The moves came after President Trump announced he would raise tariffs on all US imports from 10% to 15%. The US Supreme Court had struck down his previous tariff programme, and this was his response under the International Emergency Economic Powers Act.
The higher tariffs raised worries about slower global growth and weaker fuel demand. Analysts said the news triggered risk-aversion across markets, hitting oil alongside US equity futures and gold.
Iran Nuclear Talks Add Pressure
Iran and the US are set to meet Thursday in Geneva for a third round of nuclear talks. Oman’s Foreign Minister confirmed the meeting on Sunday.

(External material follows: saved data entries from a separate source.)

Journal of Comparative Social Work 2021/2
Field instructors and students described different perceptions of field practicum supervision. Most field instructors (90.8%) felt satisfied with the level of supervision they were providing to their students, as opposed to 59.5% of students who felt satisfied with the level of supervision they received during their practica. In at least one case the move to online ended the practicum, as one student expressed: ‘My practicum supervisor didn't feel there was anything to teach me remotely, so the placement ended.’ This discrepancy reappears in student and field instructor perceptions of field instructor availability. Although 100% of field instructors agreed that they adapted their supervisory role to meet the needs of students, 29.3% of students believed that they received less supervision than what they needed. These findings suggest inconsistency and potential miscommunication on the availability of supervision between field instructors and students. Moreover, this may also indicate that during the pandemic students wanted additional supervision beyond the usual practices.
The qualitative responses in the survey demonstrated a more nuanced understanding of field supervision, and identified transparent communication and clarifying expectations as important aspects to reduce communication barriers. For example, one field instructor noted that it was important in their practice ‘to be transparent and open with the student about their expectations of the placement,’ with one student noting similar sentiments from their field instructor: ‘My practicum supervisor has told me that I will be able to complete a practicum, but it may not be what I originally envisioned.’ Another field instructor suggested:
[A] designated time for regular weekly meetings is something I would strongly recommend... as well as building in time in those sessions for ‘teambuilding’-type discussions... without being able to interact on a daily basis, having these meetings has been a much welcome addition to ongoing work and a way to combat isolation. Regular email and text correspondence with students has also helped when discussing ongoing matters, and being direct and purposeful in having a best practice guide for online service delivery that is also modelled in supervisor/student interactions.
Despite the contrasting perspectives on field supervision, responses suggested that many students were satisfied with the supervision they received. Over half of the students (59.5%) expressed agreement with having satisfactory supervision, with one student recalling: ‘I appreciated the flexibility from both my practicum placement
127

The talks helped ease fears of military conflict in the region. Brent and WTI had risen more than 5% last week on those fears.
A senior Iranian official told Reuters that Tehran is ready to make concessions on its nuclear programme. In return, Iran wants sanctions lifted and its right to enrich uranium recognised.
This easing of tension pulled prices back down. Analysts noted that with a potential deal on the table, the risk premium built into oil prices started to unwind.
Goldman Sachs Raises Oil Forecasts
Goldman Sachs raised its Q4 2026 oil price forecasts on Sunday. It now sees Brent at $60 and WTI at $56 for that period, up $6 from earlier estimates.
The bank cited lower OECD inventories as the main reason for the upgrade. For the full year 2026, Goldman now expects Brent to average $64, up from $56, and WTI to average $60, up from $52.
Goldman kept its 2026 surplus forecast at 2.3 million barrels per day. That assumes no major supply disruption and no Russia-Ukraine peace deal.
The bank downgraded supply outlooks for Kazakhstan, Venezuela, Iran, and Iraq due to missed production targets. It upgraded supply expectations for the Americas and core OPEC countries.
Goldman expects OPEC+ to start raising output gradually in Q2 2026, as OECD inventories have not built up as expected.
The bank flagged downside risks of $5 for Brent and $8 for WTI if sanctions relief for Iran or Russia speeds up supply growth.
Goldman sees Brent and WTI averaging $65 and $61 in 2027, rising to $70 and $66 by December 2027.